Reliant de nombreuses structures partenaires autour de la Scène nationale Carré-Colonnes, le Festival des arts de Bordeaux (FAB) explore la création contemporaine, du théâtre aux arts visuels, en passant par le nouveau cirque, la danse, la performance, ou encore la musique. Pendant trois semaines, des propositions artistiques très diverses, volontiers insolites (et en partie gratuites), apparaissent à travers tout le territoire de la métropole bordelaise, entre intérieurs et extérieurs, d’espaces naturels en zones urbaines.
En prise directe avec le monde tel qu’il va (plutôt mal, ces temps-ci…), le festival s’attache à l’appréhender par des prismes singuliers, porteurs d’espoir et vecteurs de poésie.
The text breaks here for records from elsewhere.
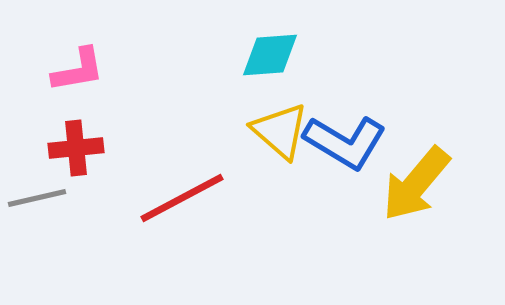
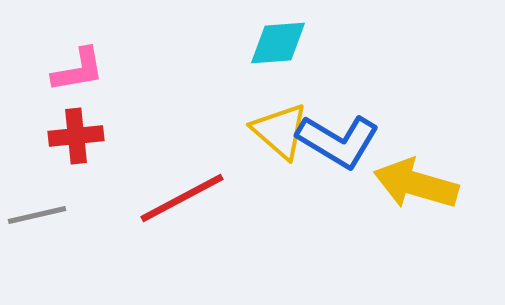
cyan diamond: moved 8 px right, 12 px up
blue L-shape: moved 7 px left, 1 px up
red cross: moved 12 px up
yellow arrow: rotated 66 degrees clockwise
gray line: moved 17 px down
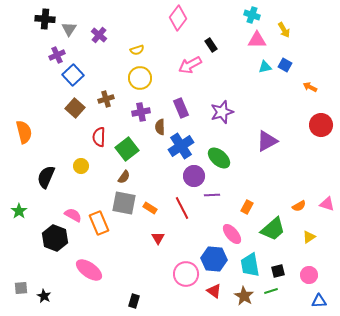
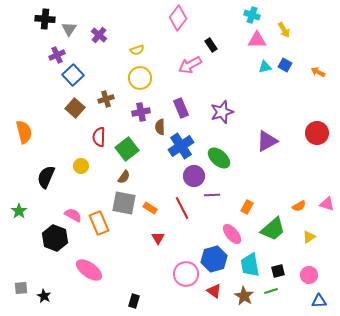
orange arrow at (310, 87): moved 8 px right, 15 px up
red circle at (321, 125): moved 4 px left, 8 px down
blue hexagon at (214, 259): rotated 20 degrees counterclockwise
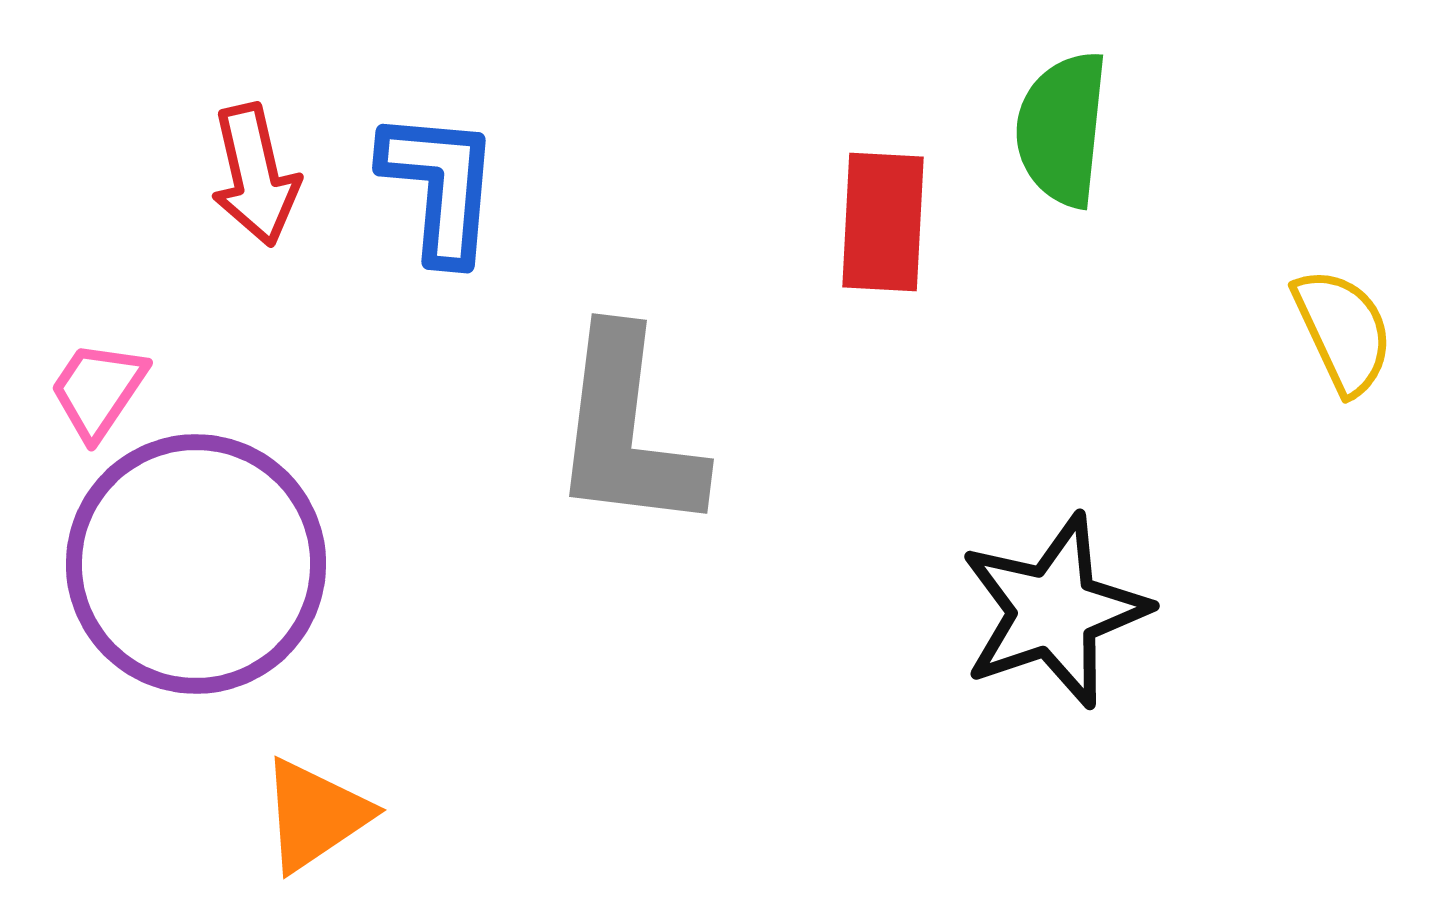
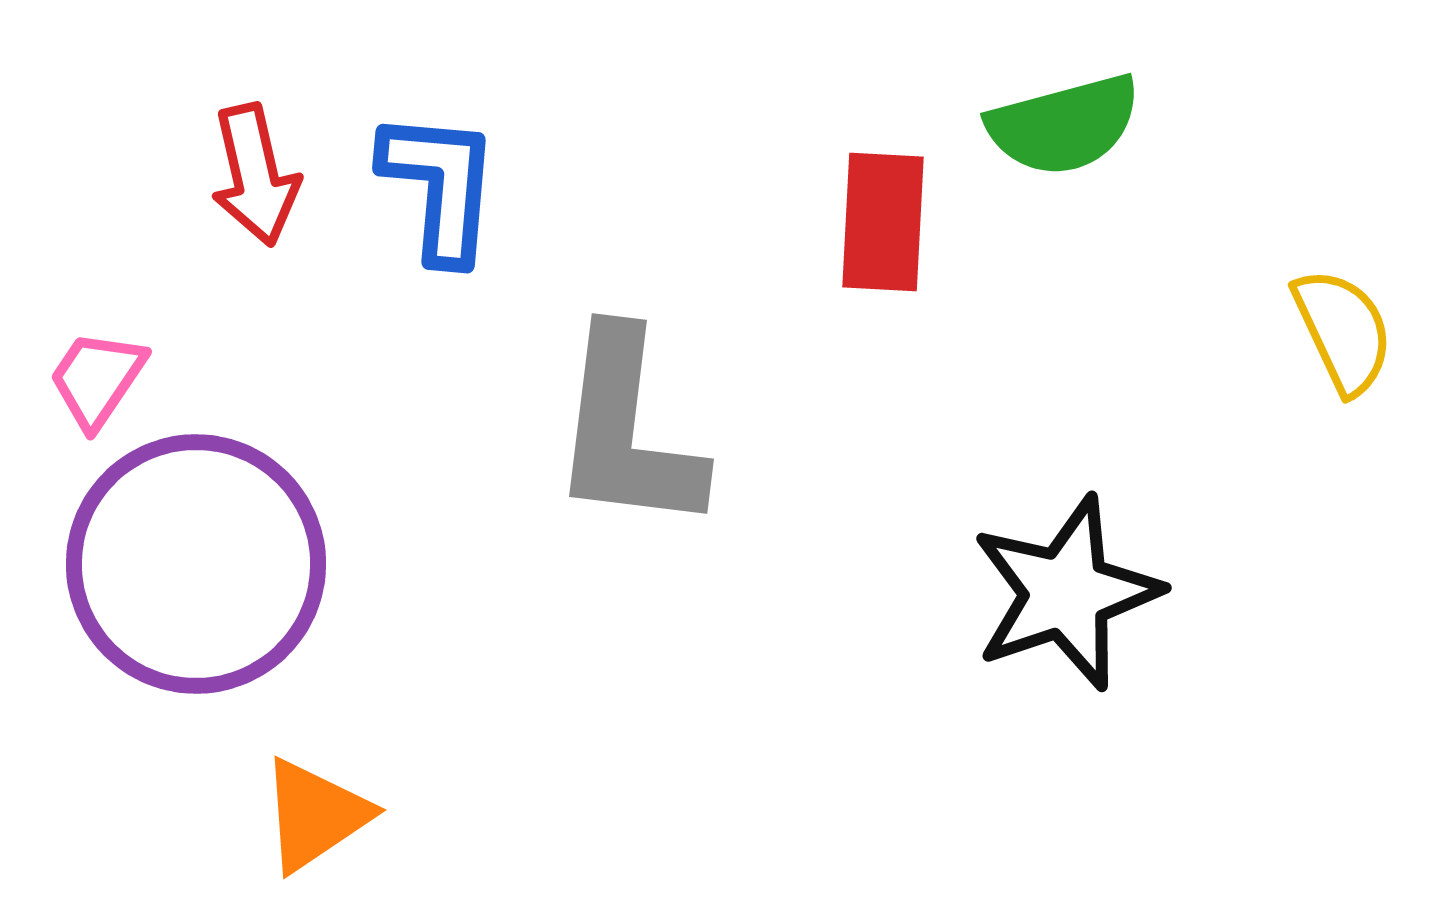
green semicircle: moved 2 px right, 4 px up; rotated 111 degrees counterclockwise
pink trapezoid: moved 1 px left, 11 px up
black star: moved 12 px right, 18 px up
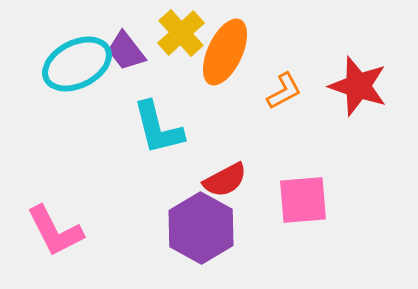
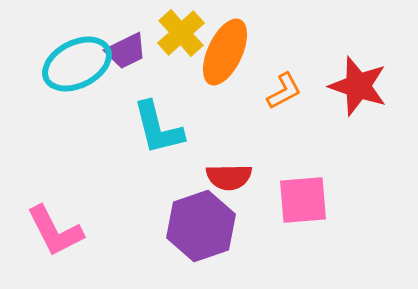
purple trapezoid: rotated 78 degrees counterclockwise
red semicircle: moved 4 px right, 3 px up; rotated 27 degrees clockwise
purple hexagon: moved 2 px up; rotated 12 degrees clockwise
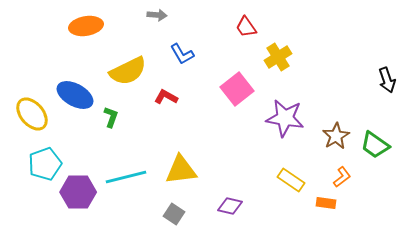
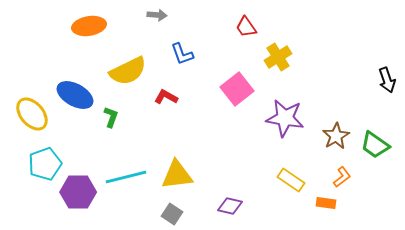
orange ellipse: moved 3 px right
blue L-shape: rotated 10 degrees clockwise
yellow triangle: moved 4 px left, 5 px down
gray square: moved 2 px left
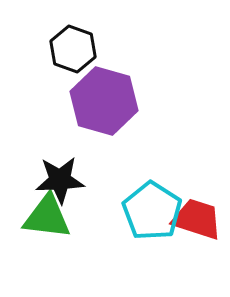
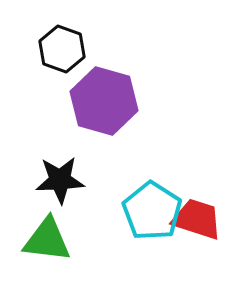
black hexagon: moved 11 px left
green triangle: moved 23 px down
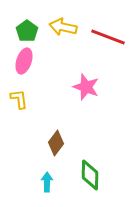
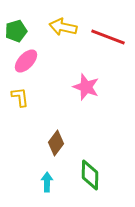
green pentagon: moved 11 px left; rotated 20 degrees clockwise
pink ellipse: moved 2 px right; rotated 25 degrees clockwise
yellow L-shape: moved 1 px right, 2 px up
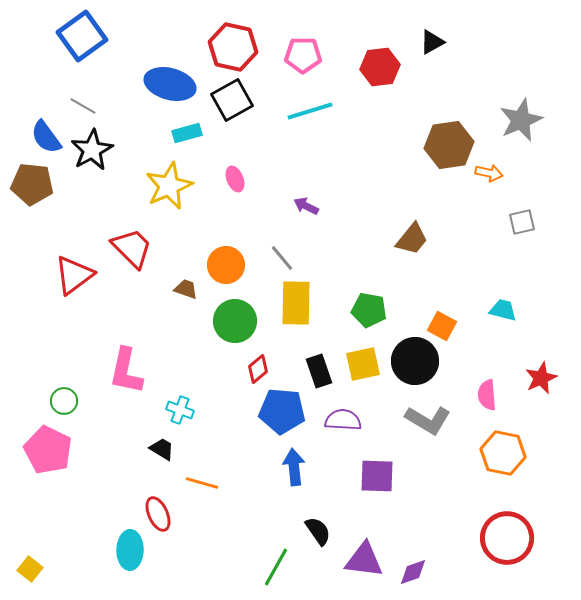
Résolument engagé, il doit hélas parfois subir les conséquences de la situation géopolitique internationale, comme c’est le cas cette année : l’artiste libanaise Hiba Najem – qui devait venir présenter début octobre le spectacle Chaussons aux tomates – n’a pu faire le voyage en raison des frappes israéliennes massives infligées à son pays depuis fin septembre.
Une savoureuse conférence décalée
Très ancré dans son territoire, le FAB véhicule une conscience forte des enjeux écologiques actuels et à venir, en particulier ceux liés à l’eau. Un versant spécifique de la programmation, “Suivre le fleuve et ses affluents”, leur est ainsi dédié.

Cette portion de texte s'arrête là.